In the end, I take this quote:
“The process begins with the individual woman’s acceptance that American women, without exception, are socialized to be racist, classist and sexist, in varying degrees, and that labeling ourselves feminists does not change the fact that we must consciously work to rid ourselves of the legacy of negative socialization.”
― bell hooks, this can easily be replaced with Canadian, British, Australian, French, men... we all are socialised into this type of society and it's our own job to slap ourselves out into the reality of our actions and words. Other people can only serve as an ignition, you have to go on yourself.
- Selom
Oh, come on, everybody has been piling it all on Hyun-ah, myself included to some extent. I happen to like her work ethic. She used to be in the Wondergirls, but had to quit.

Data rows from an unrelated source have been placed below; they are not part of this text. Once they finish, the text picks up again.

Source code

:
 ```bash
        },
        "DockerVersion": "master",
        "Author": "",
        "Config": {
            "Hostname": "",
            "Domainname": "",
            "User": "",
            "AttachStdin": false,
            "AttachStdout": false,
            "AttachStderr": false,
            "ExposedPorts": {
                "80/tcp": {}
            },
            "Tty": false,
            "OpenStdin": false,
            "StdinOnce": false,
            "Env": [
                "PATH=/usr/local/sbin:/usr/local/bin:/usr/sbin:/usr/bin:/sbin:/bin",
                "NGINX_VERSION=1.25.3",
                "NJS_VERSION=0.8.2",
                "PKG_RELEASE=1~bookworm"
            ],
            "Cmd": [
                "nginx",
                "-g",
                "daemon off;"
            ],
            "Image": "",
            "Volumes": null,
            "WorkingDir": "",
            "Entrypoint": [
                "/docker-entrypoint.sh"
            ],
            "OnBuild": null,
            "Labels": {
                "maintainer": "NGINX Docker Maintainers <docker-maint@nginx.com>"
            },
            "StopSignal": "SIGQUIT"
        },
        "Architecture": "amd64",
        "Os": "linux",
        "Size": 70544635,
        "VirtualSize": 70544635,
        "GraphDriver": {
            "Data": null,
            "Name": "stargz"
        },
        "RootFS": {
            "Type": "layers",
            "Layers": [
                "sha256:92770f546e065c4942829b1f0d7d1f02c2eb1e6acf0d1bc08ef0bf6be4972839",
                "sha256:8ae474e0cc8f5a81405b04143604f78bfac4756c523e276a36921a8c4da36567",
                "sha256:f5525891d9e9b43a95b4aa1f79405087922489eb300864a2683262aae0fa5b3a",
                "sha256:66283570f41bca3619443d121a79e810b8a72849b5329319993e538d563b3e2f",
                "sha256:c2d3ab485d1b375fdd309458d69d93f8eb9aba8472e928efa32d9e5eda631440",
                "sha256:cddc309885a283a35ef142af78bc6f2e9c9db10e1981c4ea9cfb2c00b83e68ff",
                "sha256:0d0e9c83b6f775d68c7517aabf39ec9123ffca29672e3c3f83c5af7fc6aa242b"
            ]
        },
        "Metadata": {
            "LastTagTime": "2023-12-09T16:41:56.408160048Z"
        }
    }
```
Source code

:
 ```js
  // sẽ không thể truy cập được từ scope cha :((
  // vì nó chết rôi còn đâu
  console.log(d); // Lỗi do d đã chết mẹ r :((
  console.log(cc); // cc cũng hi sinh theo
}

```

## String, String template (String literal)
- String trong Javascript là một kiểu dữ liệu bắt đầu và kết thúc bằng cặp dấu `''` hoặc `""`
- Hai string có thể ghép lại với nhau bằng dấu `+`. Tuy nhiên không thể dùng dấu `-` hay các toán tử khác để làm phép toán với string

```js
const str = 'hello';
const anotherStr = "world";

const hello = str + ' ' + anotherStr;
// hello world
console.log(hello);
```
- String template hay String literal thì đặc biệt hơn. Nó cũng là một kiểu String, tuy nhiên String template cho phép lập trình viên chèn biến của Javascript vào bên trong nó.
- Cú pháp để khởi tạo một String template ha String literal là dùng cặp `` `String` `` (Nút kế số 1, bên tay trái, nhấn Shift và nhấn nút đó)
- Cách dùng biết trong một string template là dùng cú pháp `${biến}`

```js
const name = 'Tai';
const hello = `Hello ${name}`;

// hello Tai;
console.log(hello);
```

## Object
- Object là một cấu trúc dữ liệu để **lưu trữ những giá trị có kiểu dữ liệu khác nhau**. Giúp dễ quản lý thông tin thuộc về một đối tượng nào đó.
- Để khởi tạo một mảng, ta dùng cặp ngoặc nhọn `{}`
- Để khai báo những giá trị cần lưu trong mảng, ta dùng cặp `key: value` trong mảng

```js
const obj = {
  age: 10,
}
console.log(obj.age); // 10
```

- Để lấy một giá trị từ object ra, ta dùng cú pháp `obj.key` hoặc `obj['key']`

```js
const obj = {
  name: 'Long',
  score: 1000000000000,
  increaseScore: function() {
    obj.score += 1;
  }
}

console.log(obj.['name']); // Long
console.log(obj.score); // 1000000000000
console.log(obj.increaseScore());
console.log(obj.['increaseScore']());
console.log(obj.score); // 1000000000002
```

Since then she joined four minutes and has had a few single songs. She also did a collaboration with some rapper kid, I can't remember if it was the same kid as the trouble maker kid, but they did a song together.
I think people should give her a little more of a chance. Both Madonna and Brittany Spears weren't the best singers or dancers but they both used their sexuality to sell albums. Hyun-ah is nearly G rated when you compare her videos to any Madonna video from the album "Bed Time Stories."
Besides, when you actually listen to the songs "Bubble Pop," and "Trouble Maker," they aren't really that bad. "Bubble Pop," has a kind of Toni Basil quality to it, and the whistle beat in "Trouble Maker," is kind of cool.
Hyun-ah is a good looking girl who can kind of sing and dance, but she also has some grit in her, she wouldn't be doing so many extra projects if she didn't. She is kind of the opposite of I.U.
I.U. tries to stoke this "good girl/cock block," persona. She is talented and she can sing well, but her songs are these cutesy little numbers about nagging her oppa. She also doesn't make that much music despite being able to do so. (Kind of like Lee Seung Gi.) Yet Korean men go wild for her much more than they do Hyun-ah.
Both Hyun-ah and I.U. are products by entertainment companies. Both fulfill some kind of sexual fantasy, one a kind of Venus in leather, the other someone who you want to bring home to mom. Of the two I prefer Hyun-ah. I.U. supposedly started her career as a girl with a guitar singing folk songs. Now she is a big eyed idiot with her face plastered all over Home plus. Hyun-ah on the other hand is a true popstar. Her solo projects have varied greatly in style. "Change," had a good dance beat. She raps in the song "Just Follow," "Bubble Pop," is a "Hey Mickey," throw back, and "Trouble Maker," is what it is. This girl might "work it," but she also works hard, and nobody seems to take that into account.
That "Briana" at Noonaneomuhomo reminded me of why K-pop is so disgusting.
Selom: I'm sorry, but my baby's in the hospital right now; I'll reply to your comments when I have breathing room (because baby has breathing room)
That's fine, I hope your child gets better and isn't too uncomfortable.
This is stupid, don't you knowbritney and the PCD are hyuna's favourite artists? soo what if she follows intheir footsteps to make huge cash quick and fast while taking the things that made them great e.g. sexiness even vulgar?
Hyunseongs favourite artists are Chris brown and MJ purely on their talent. Kikwang copies Chris Browns 'take you down' vulgar movements and sees the girl fans loving it. So who says these guys don't see what you see? Probably Hyuna has seen vulgar actions by Britney e.g. 'Breath on me' live and sees talent. Frankly both Hyuna and Britney have low talents but they sure get the fans rolling in as they grow older so get over it, girl is already 19.
Well, the Koreans killed Trouble Maker DEAD.